• _DATA FOR THIS EXERCISE_
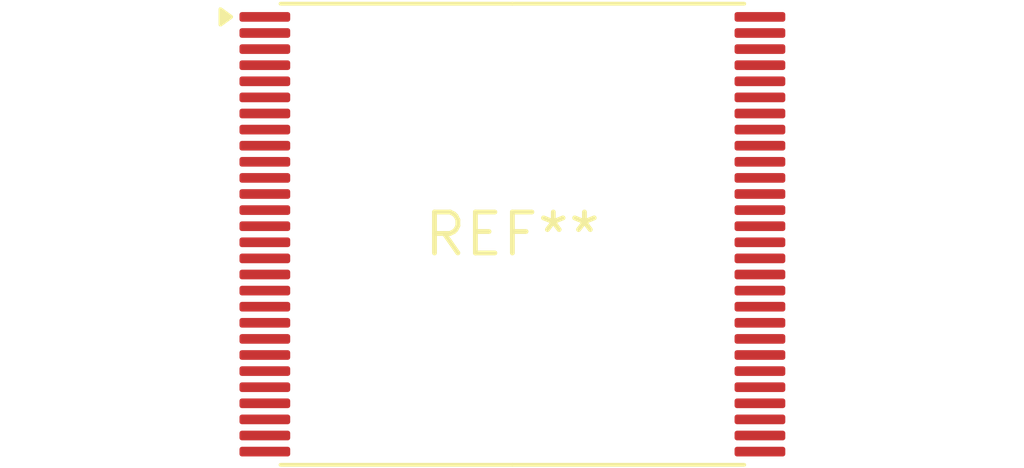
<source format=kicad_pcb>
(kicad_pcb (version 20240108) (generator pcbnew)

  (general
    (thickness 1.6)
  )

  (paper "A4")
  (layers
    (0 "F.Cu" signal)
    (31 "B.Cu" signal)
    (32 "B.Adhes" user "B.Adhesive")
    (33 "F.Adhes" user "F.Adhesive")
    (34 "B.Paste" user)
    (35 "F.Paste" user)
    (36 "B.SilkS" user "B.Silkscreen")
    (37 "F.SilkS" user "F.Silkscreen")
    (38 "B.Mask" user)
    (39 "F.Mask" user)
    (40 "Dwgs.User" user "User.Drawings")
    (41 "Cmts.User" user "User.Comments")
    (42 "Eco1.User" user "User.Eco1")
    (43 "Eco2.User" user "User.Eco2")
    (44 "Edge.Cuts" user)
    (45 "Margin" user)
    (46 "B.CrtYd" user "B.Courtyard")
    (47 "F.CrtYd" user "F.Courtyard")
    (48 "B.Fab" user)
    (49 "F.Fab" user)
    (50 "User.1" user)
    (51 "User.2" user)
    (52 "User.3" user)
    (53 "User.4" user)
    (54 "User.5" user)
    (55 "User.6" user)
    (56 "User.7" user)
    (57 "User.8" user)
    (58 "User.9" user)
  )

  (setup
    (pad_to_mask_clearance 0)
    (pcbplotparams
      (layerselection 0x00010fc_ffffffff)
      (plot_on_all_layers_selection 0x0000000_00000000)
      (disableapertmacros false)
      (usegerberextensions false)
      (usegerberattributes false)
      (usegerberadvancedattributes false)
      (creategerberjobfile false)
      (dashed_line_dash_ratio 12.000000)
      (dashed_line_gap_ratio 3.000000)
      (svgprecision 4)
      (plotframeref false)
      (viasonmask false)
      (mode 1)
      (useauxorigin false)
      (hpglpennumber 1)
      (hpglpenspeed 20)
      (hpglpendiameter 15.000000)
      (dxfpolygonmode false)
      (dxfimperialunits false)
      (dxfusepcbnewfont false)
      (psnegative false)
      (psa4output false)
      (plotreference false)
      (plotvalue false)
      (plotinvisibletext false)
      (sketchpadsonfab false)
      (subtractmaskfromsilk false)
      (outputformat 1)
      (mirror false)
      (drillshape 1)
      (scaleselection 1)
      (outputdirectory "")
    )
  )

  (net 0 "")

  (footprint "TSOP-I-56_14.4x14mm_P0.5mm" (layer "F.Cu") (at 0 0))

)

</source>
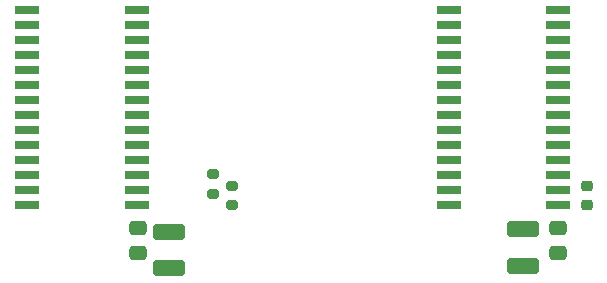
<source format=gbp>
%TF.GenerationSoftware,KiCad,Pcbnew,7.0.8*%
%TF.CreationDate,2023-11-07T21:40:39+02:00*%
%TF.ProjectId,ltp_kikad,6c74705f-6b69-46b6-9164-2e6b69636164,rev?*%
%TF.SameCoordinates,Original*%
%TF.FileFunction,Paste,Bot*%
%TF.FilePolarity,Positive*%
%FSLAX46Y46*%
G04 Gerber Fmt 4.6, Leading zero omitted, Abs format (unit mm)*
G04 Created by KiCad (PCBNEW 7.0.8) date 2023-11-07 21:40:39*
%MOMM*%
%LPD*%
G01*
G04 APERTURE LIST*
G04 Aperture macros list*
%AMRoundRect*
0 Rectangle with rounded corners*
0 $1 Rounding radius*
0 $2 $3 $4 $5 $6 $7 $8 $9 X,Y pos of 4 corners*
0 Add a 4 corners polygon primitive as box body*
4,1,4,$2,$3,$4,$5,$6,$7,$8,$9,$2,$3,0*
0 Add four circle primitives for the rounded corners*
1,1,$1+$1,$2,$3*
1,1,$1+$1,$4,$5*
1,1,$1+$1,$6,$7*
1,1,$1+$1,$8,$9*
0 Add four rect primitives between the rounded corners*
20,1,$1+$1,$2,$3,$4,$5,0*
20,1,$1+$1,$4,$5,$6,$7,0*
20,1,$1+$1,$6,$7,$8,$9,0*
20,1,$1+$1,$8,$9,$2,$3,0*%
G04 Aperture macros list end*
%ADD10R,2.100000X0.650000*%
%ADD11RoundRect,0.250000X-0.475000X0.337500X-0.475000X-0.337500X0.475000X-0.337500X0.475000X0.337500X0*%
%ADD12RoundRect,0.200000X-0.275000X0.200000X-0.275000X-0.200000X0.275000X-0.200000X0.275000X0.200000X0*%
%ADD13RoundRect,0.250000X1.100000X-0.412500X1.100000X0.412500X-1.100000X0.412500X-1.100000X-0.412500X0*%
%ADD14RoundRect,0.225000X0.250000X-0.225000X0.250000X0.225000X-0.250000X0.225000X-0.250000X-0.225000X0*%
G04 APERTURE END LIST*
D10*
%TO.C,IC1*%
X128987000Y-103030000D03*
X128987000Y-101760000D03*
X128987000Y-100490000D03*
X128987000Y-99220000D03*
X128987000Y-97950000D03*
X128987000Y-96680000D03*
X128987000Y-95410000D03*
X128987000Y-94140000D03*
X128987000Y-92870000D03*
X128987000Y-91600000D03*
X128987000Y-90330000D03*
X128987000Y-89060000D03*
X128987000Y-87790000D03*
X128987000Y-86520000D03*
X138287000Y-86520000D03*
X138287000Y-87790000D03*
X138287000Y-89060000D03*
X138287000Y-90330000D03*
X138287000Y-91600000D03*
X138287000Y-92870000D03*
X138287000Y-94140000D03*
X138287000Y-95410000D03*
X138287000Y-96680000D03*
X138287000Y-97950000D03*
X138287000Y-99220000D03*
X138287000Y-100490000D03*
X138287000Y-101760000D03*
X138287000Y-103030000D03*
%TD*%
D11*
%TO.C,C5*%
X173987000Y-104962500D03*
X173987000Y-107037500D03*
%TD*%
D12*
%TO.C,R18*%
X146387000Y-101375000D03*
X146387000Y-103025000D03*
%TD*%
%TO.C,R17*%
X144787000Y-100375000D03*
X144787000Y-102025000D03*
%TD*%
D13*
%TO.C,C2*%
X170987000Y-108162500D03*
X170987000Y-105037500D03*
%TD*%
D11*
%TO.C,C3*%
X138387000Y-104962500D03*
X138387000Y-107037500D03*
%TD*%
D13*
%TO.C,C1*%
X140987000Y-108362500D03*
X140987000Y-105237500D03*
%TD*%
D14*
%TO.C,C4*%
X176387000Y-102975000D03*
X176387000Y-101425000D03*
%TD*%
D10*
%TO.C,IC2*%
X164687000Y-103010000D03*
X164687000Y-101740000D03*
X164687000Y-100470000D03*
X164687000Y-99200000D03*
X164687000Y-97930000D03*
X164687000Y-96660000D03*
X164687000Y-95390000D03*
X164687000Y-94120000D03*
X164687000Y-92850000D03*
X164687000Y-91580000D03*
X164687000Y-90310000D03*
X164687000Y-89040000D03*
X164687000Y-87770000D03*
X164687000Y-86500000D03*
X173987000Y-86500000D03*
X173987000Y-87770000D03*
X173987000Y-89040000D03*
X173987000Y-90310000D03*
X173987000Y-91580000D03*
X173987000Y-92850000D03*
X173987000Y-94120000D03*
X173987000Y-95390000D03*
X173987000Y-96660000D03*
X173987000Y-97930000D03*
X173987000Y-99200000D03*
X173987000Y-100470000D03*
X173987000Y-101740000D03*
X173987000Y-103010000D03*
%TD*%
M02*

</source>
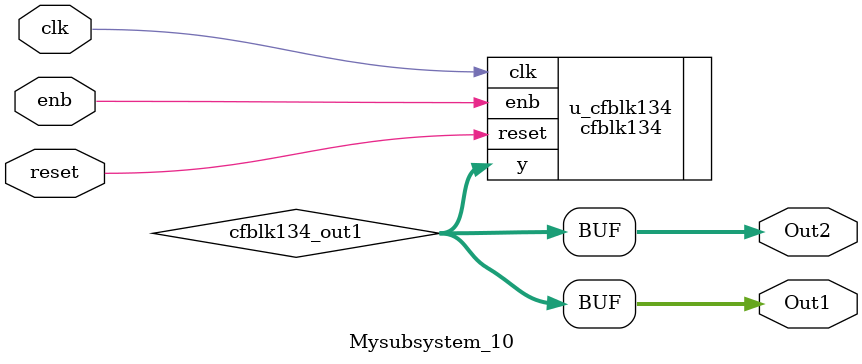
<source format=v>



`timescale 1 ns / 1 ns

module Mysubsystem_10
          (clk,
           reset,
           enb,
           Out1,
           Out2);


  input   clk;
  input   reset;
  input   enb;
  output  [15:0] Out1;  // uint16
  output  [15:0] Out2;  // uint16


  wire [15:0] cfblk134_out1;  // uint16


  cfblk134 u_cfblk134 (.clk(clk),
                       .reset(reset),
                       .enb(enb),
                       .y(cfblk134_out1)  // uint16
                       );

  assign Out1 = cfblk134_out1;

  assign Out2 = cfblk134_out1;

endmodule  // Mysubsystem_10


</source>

• _WHAT THE TASK ASKS_
Copy only what lies between the start of the listing above and the line containing "(dashed_line_dash_ratio 12.000000)", inclusive of both ends, exactly as written, and drop the pictures.

• _OUTPUT FOR THIS EXERCISE_
<source format=kicad_pcb>
(kicad_pcb (version 20240108) (generator pcbnew)

  (general
    (thickness 1.6)
  )

  (paper "A4")
  (layers
    (0 "F.Cu" signal)
    (31 "B.Cu" signal)
    (32 "B.Adhes" user "B.Adhesive")
    (33 "F.Adhes" user "F.Adhesive")
    (34 "B.Paste" user)
    (35 "F.Paste" user)
    (36 "B.SilkS" user "B.Silkscreen")
    (37 "F.SilkS" user "F.Silkscreen")
    (38 "B.Mask" user)
    (39 "F.Mask" user)
    (40 "Dwgs.User" user "User.Drawings")
    (41 "Cmts.User" user "User.Comments")
    (42 "Eco1.User" user "User.Eco1")
    (43 "Eco2.User" user "User.Eco2")
    (44 "Edge.Cuts" user)
    (45 "Margin" user)
    (46 "B.CrtYd" user "B.Courtyard")
    (47 "F.CrtYd" user "F.Courtyard")
    (48 "B.Fab" user)
    (49 "F.Fab" user)
    (50 "User.1" user)
    (51 "User.2" user)
    (52 "User.3" user)
    (53 "User.4" user)
    (54 "User.5" user)
    (55 "User.6" user)
    (56 "User.7" user)
    (57 "User.8" user)
    (58 "User.9" user)
  )

  (setup
    (pad_to_mask_clearance 0)
    (pcbplotparams
      (layerselection 0x00010fc_ffffffff)
      (plot_on_all_layers_selection 0x0000000_00000000)
      (disableapertmacros false)
      (usegerberextensions false)
      (usegerberattributes false)
      (usegerberadvancedattributes false)
      (creategerberjobfile false)
      (dashed_line_dash_ratio 12.000000)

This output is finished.